The study and control groups shared similar age and sex distribution and experienced the monoarthritic attacks at similar sites, usually the knee and ankle joint. The 2 groups differed significantly in features of arthritis (which were febrile and of short duration in FMF), family history of FMF, mutation analysis, and response to colchicine. These differences allowed the defining of a rule, which readily distinguishes FMF arthritis from other forms of episodic mono/oligo arthritis.

CONCLUSION

The clinical, ethnic, and genetic features of recurrent monoarthritis of FMF are specific and may separate FMF from other entities with mono/oligo arthritis.

摘要

目的

对以关节炎为唯一表现的家族性地中海热(FMF)患者进行临床和基因特征分析,并确定在此种情况下FMF关节炎与其他形式的单关节炎/寡关节炎相区别的最重要特征。

方法

研究人群包括14例以关节炎发作为FMF唯一表现但仍符合FMF诊断标准的患者。
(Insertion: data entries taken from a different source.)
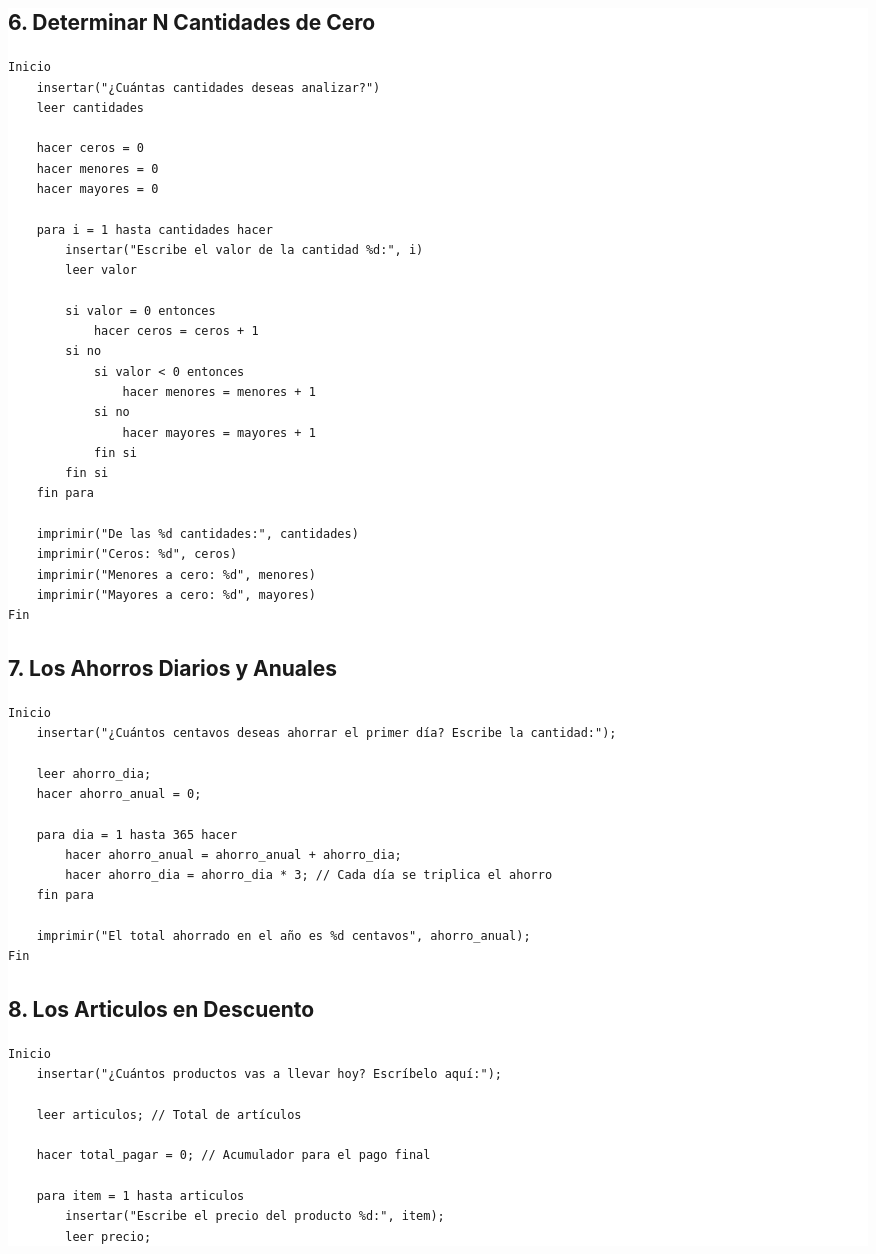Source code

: ## 6. Determinar N Cantidades de Cero
    Inicio
        insertar("¿Cuántas cantidades deseas analizar?")
        leer cantidades

        hacer ceros = 0
        hacer menores = 0
        hacer mayores = 0

        para i = 1 hasta cantidades hacer
            insertar("Escribe el valor de la cantidad %d:", i)
            leer valor

            si valor = 0 entonces
                hacer ceros = ceros + 1
            si no
                si valor < 0 entonces
                    hacer menores = menores + 1
                si no
                    hacer mayores = mayores + 1
                fin si
            fin si
        fin para

        imprimir("De las %d cantidades:", cantidades)
        imprimir("Ceros: %d", ceros)
        imprimir("Menores a cero: %d", menores)
        imprimir("Mayores a cero: %d", mayores)
    Fin
## 7. Los Ahorros Diarios y Anuales
    Inicio
        insertar("¿Cuántos centavos deseas ahorrar el primer día? Escribe la cantidad:");

        leer ahorro_dia; 
        hacer ahorro_anual = 0; 
    
        para dia = 1 hasta 365 hacer
            hacer ahorro_anual = ahorro_anual + ahorro_dia;
            hacer ahorro_dia = ahorro_dia * 3; // Cada día se triplica el ahorro
        fin para

        imprimir("El total ahorrado en el año es %d centavos", ahorro_anual);
    Fin

## 8. Los Articulos en Descuento
    Inicio
        insertar("¿Cuántos productos vas a llevar hoy? Escríbelo aquí:");

        leer articulos; // Total de artículos

        hacer total_pagar = 0; // Acumulador para el pago final

        para item = 1 hasta articulos
            insertar("Escribe el precio del producto %d:", item);
            leer precio;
对照组由28例在研究期间到风湿病门诊就诊的不同疾病实体(回纹型、反应性、炎症性肠病、赖特综合征、血清阴性脊柱关节病、慢性青少年型、白塞病和痛风性关节炎)的发作性单关节炎/寡关节炎患者组成。两组患者均接受临床评估并捐献血液用于FMF基因分析。

结果

研究组和对照组年龄和性别分布相似,单关节炎发作部位相似,通常为膝关节和踝关节。两组在关节炎特征(FMF中为发热且持续时间短)、FMF家族史、突变分析及对秋水仙碱的反应方面存在显著差异。这些差异使得能够确定一条规则,可轻易将FMF关节炎与其他形式的发作性单关节炎/寡关节炎区分开来。

结论

FMF复发性单关节炎的临床、种族和基因特征具有特异性,可能将FMF与其他单关节炎/寡关节炎实体区分开来。